2. About Soft Tissue Sarcoma
Soft tissue sarcoma is a collective term for a diverse group of malignant tumors that occur throughout the soft tissue (fat, muscle, nerves, fibrous tissues and blood vessels) in the body. As the structures where the tumors originate are diverse, there are various types of soft tissue sarcoma, and the most common types include leiomyosarcoma, adipocytic and malignant fibrous histiocytoma.
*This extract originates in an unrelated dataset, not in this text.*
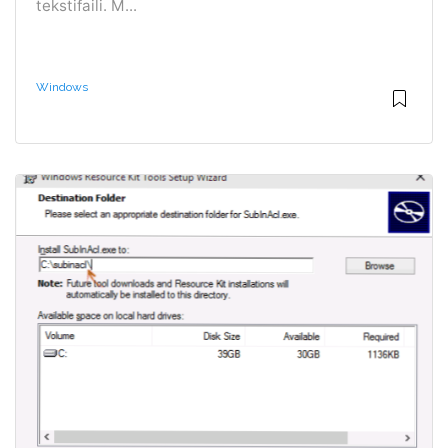
tekstifaili. M...
Windows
While treatment of soft tissue sarcoma is focused on curative surgery, if the degree of malignancy is high, treatment then becomes a combination of chemotherapy and radiation therapy. As outcomes are poor for patients with advanced disease, it remains a disease with significant unmet medical needs.

3. About Study 3091
Conducted primarily in Europe and the United States, Study 309 was a multicenter, open-label, randomized Phase III study comparing the efficacy and safety of Halaven versus dacarbazine in 452 patients (aged 18 or over) with locally advanced or recurrent and metastatic soft tissue sarcoma (one of two subtypes: leiomyosarcoma or adipocytic sarcoma) who had disease progression following standard therapies which must have included an anthracycline and at least one other additional regimen. Patients received either Halaven (1.4 mg/m2 administered intravenously on Day 1 and Day 8) or dacarbazine (850–1200 mg/m2 administered intravenously on Day 1) every 21 days until disease progression.
From the results for the study, Halaven demonstrated a statistically significant extension in the study’s primary endpoint of overall survival (OS) over the comparator treatment dacarbazine (Halaven median OS: 13.5 months vs dacarbazine median OS: 11.5 months, Hazard Ratio (HR) 0.768 [95% CI=0.618-0.954], p=0.017). Furthermore, in the study’s secondary endpoint of progression-free rate at 12 weeks (PFR12wks), while there was a numerical difference in PFR12wks between the Halaven and dacarbazine arms (33% vs 29%), this was not statistically significant. Median progression-free survival was 2.6 months in both arms.
In this study, the most common treatment-emergent adverse events observed in the Halaven arm were fatigue or asthenia, neutropenia, nausea, alopecia, and peripheral neuropathy, which was consistent with the known side-effect profile of Halaven.